Take a USC study that discovered that whites experience heightened stress and fear when seeing pictures of black teenage faces but not white teenage faces. Racism, the researchers assumed; but they had to control for race, right? When they ran the study with adult black subjects, they got just about the same results: blacks were about as afraid of black teenagers, on average, as were whites--and had the same relative lack of fear towards white teenagers. It makes the discussion difficult, because it doesn't fit the usual definition of 'racism': the blacks, one had to assume, based their fear on experience, while the white's based nearly identical levels of fear on racism? It means that it's a kind of generalization that involves race--a generalization that may be true or false, but isn't dependent on thoughts of racial superiority. (Any more than my confusion when I was so busy chairing a meeting that I didn't always have time to notice who was speaking--there was somebody speaking fluent African-American English Vernacular, but there were no blacks in the room. Afterwards I ran into the blond, blue-eyed white guy who grew up in South Central LA and was the only white boy in his class. Was it racist to assume that when I heard AAEV, it was coming out of an AA mouth? Or was I just concluding that since I'd known scores of AAEV speakers, all black, and no white that I'd previously met was an AAEV speaker, that the mystery AAEV speaker was black?)

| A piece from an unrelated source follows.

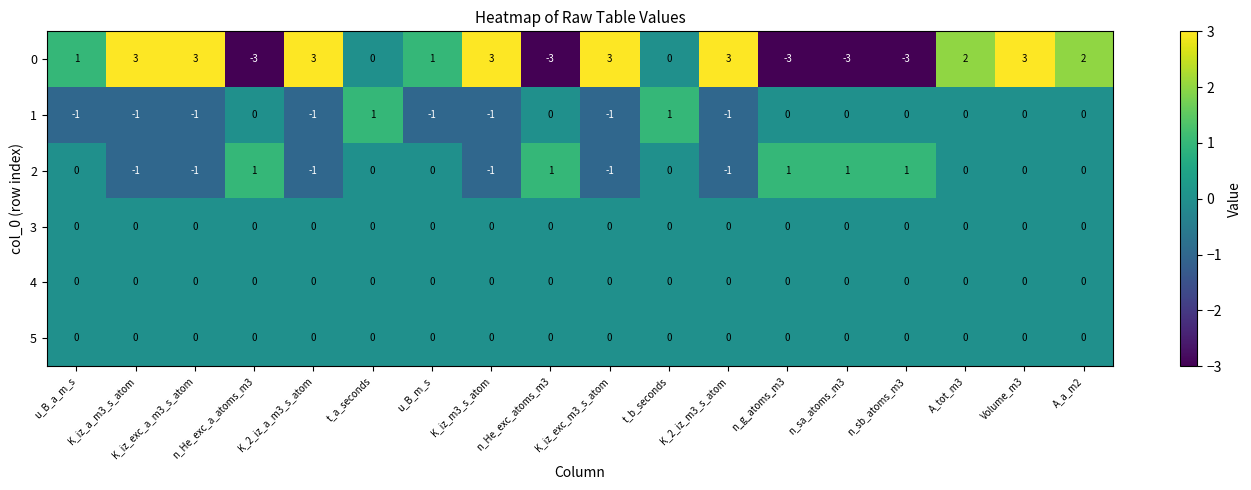

What is the difference between the second highest and minimum values in the 0 series?

6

It's a vexed question. The thing is, to challenge orthodoxy triggers immediate charges of racism. After all, if it's not racism, what is it? Then you need data. And when the answers aren't known, they might not be convenient and--gasp--even challenge our thinking, and that can challenge our notions of self-identity. After all, the reason that civil rights was such a vexed issue back in the '50s and '60s (either 1800s or 1900s) was precisely because it challenged dominant white notions and self-identity.